What this calculates
Calculating the gap between two dates sounds simple but trips many people up because of leap years and varying month lengths. This calculator gives you the exact difference in days, weeks, months, and years between any two dates, with an optional 'business days only' mode that skips weekends.
Formula & how it works
Total days = (later − earlier) ÷ 86 400 000 milliseconds, rounded. Weeks = days ÷ 7. Months use calendar math: years × 12 + month delta, with the day-of-month difference rolling over if needed. Business days = total weekdays in the range — for an N-day range, that's approximately N × 5/7, with exact accounting for the start and end weekdays.
Worked example
From 2026-01-01 to 2026-12-31: 364 days, 52 weeks, 11 months 30 days. Excluding weekends: about 260 business days (~5/7 × 364). From 2024-02-15 to 2024-03-15: exactly 29 days (February has 29 in 2024, a leap year) — the same dates a year later would only be 28 days apart.
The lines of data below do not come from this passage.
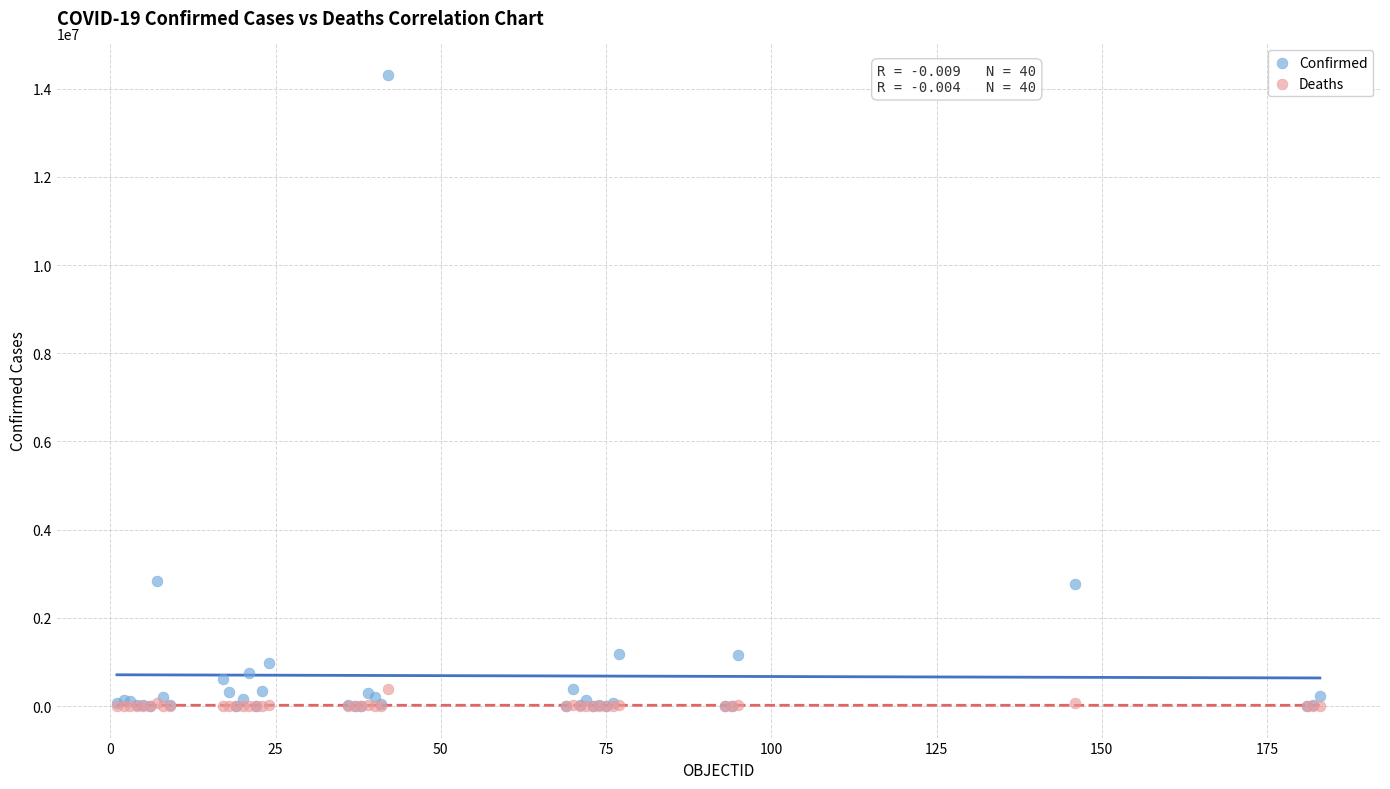

What are all the series names shown in the legend?

Confirmed, Deaths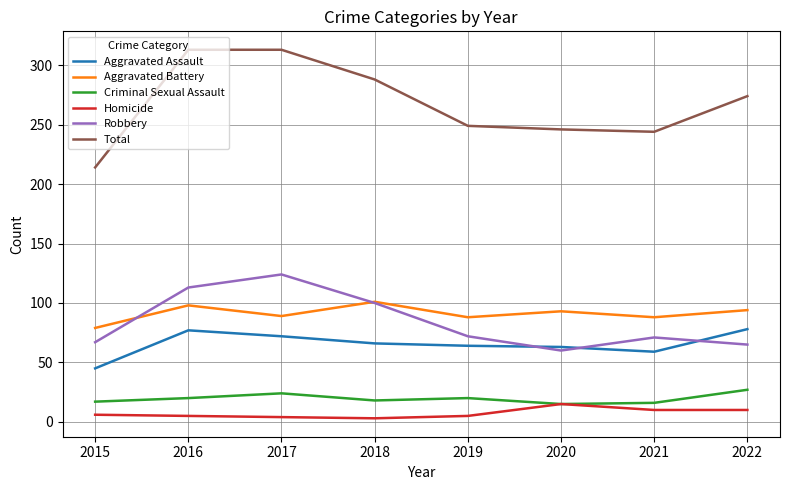

What is the minimum value shown in the chart?

3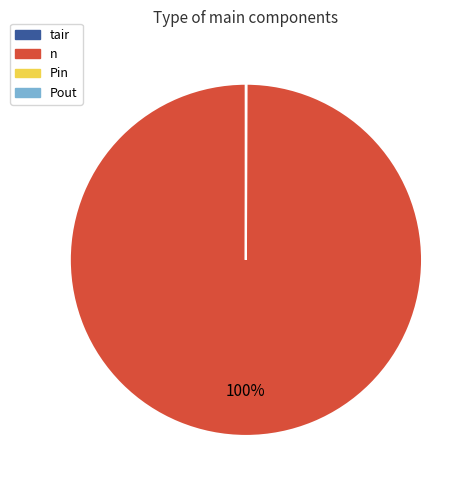

Which category accounts for the majority?

n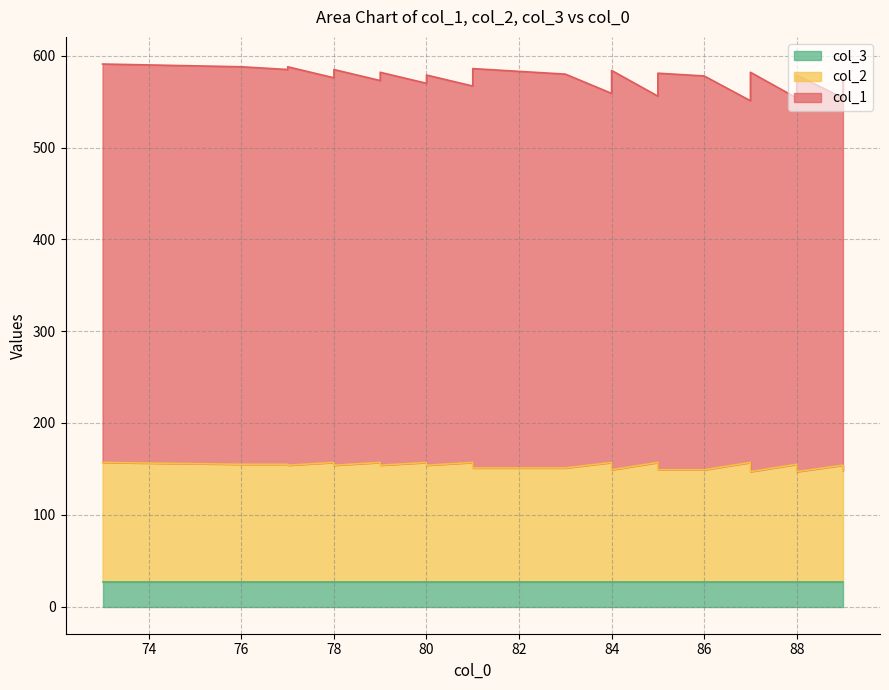

Which series has the widest spread of values?

col_1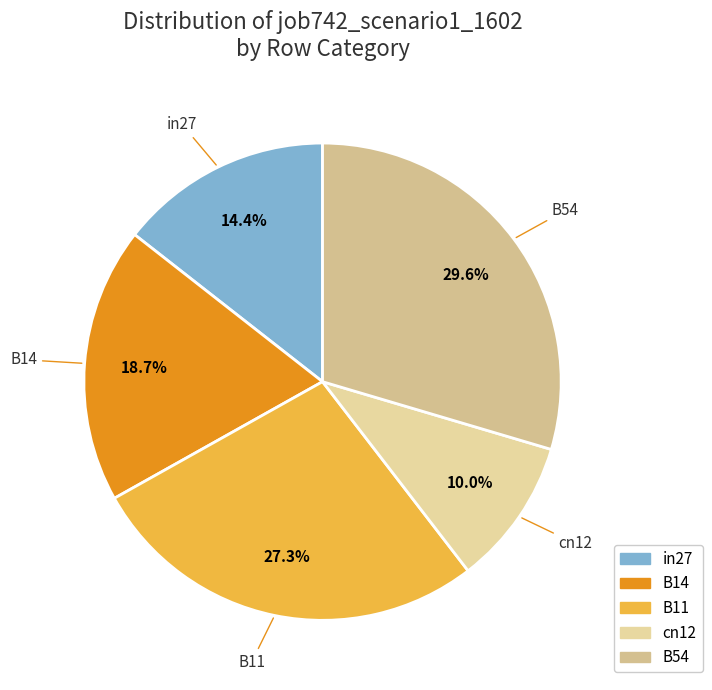

Which slice is the smallest?

cn12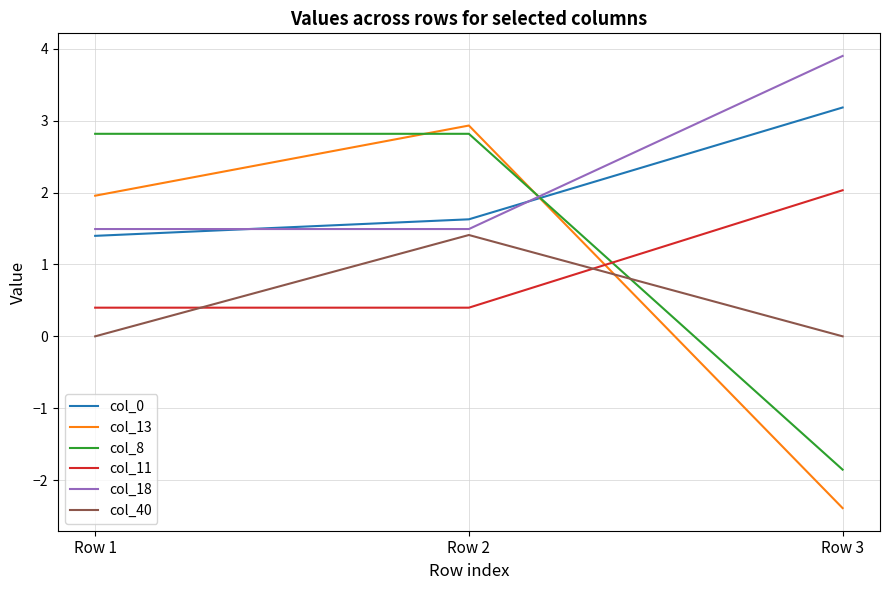

Which category has the highest value in the col_40 series?

Row 2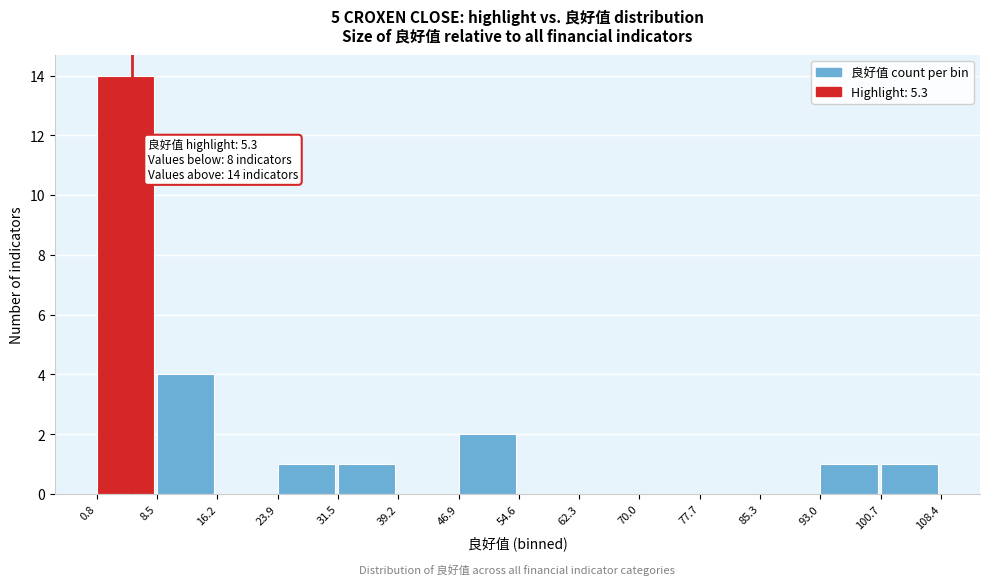

Which range on the x-axis has the tallest bar?

0.8 to 8.5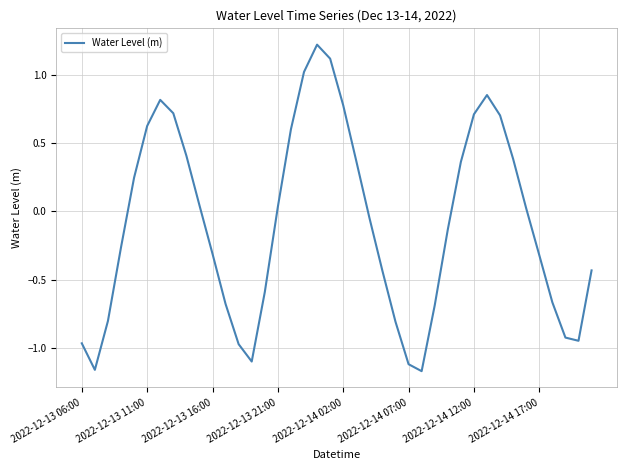

What is the difference between the maximum and minimum values?

2.4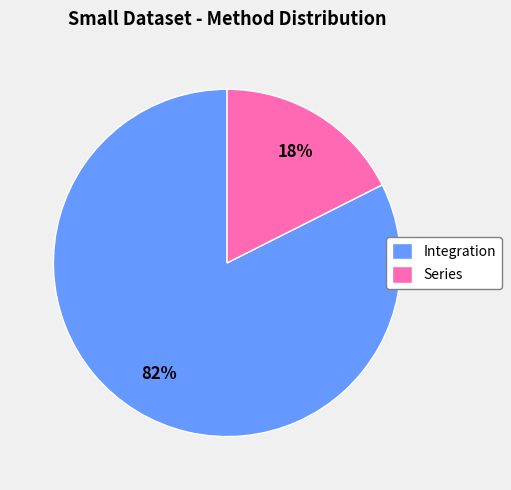

To the nearest percent, what portion does Series represent?

18%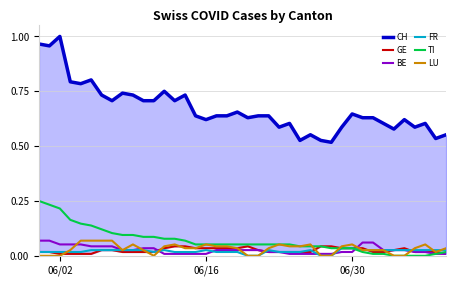

At which category is the sum across all series the highest?

06/02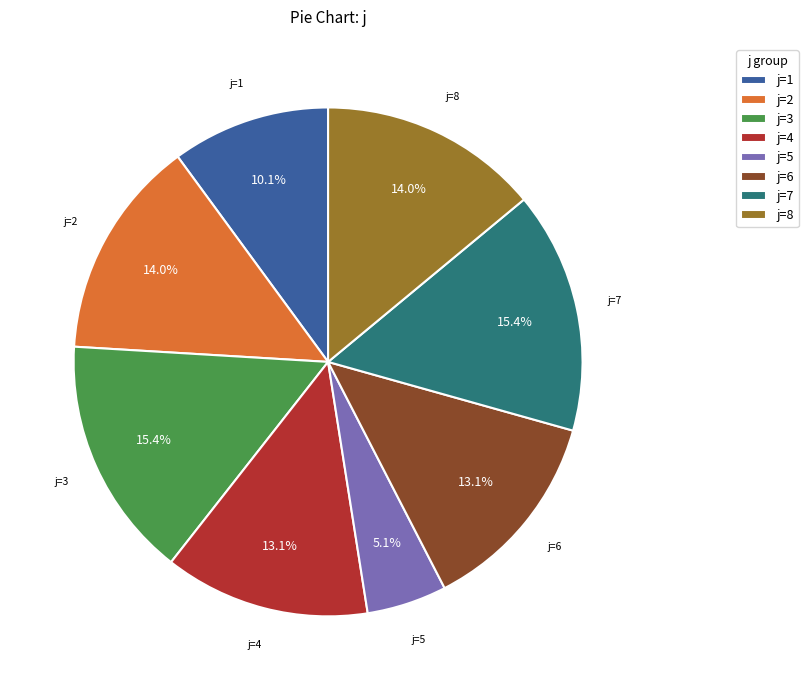

What percentage is the j=8 slice, to the nearest percent?

14%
Frequently asked questions
Should the start and end days be inclusive?
Convention varies. 'Days between' usually means the gap (exclusive), so Jan 1 to Jan 2 is 1 day. 'Days from X to Y inclusive' would be 2. This calculator uses the gap convention; add 1 if you need both endpoints counted.
Are leap years handled?
Yes. Native date arithmetic respects the full Gregorian rules (every 4 years except century years not divisible by 400). 2024 was a leap year; 2100 will not be.
What counts as a 'business day'?
Saturday and Sunday are excluded. Public holidays are not, since they vary by country. If you need a strict working-days count for a contract, manually subtract relevant holidays.
Why does adding months sometimes give odd results?
Months have different lengths. 'One month after Jan 31' has no perfect answer — calculators typically return Feb 28 (or 29 in leap years), then Mar 31 if you add another month. This is consistent but feels weird around month-ends.